En l’espèce, les bulletins de salaire font apparaître que M. [B] a pris 6 jours de congés hors période légale en 2019 ainsi que 6,5 jours du 1er novembre 2017 au 31 décembre 2018. Il est donc fondé à réclamer le paiement de 4 jours de congés supplémentaires, soit la somme de 504,56 € brut.
La société ING’EUROP sera condamnée à lui payer cette somme.
Sur les sommes réclamées au titre maintien de salaire :
M. [B] mélange les sommes perçues au titre des indemnités journalières qui sont des sommes nettes de charges avec les salaires bruts qu’il aurait dû percevoir. Son analyse est donc nécessairement biaisée.
Son absence du mois d’octobre a été décomptée sur le bulletin de salaire du mois de novembre 2019. Il aurait dû recevoir un salaire de 2111,73 € net s’il n’avait pas été en arrêt de travail. Le bulletin de salaire du mois de novembre mentionne un salaire net de 1256,60 €, soit un écart de 855,13 € correspondant à la retenue au titre des indemnités journalières lesquelles sont élevées 855,19 €. Il est donc dû au salarié 0,06 €.
L’absence du mois de novembre a été décomptée sur le bulletin de salaire du mois de décembre 2019. L’employeur a effectué une retenue brute de 447,83 € qui est nécessairement inférieur à la retenue qu’il aurait dû faire puisque le salarié a perçu des journalières pour un montant de 450,10 € nets.
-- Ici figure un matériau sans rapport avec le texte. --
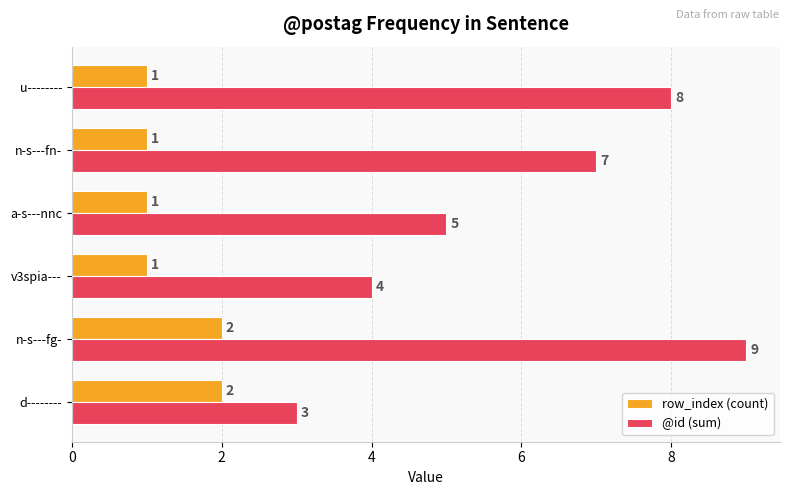

What is the total value across all series at a-s---nnc?

6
Au regard de ces éléments, il apparaît que l’employeur aurait dû retenir une somme supérieure et que M. [B] est redevable de la somme de 96,18 € net. Il y a donc lieu de confirmer la décision des premiers juges.
Sur les autres demandes :
La décision des premiers juges sera réformée s’agissant, d’une part, de la condamnation de M. [B] aux dépens dès lors que la société ING’EUROP est le partie perdante et, d’autre part, de la condamnation du même sur le fondement de l’article 700 du code de procédure civile.
A la suite de la présente procédure, M. [B] a exposé des frais non compris dans les dépens. L’équité commande de l’en indemniser. La société ING’EUROP sera condamnée à lui payer la somme de 800 € sur le fondement de l’article 700 du Code de procédure civile.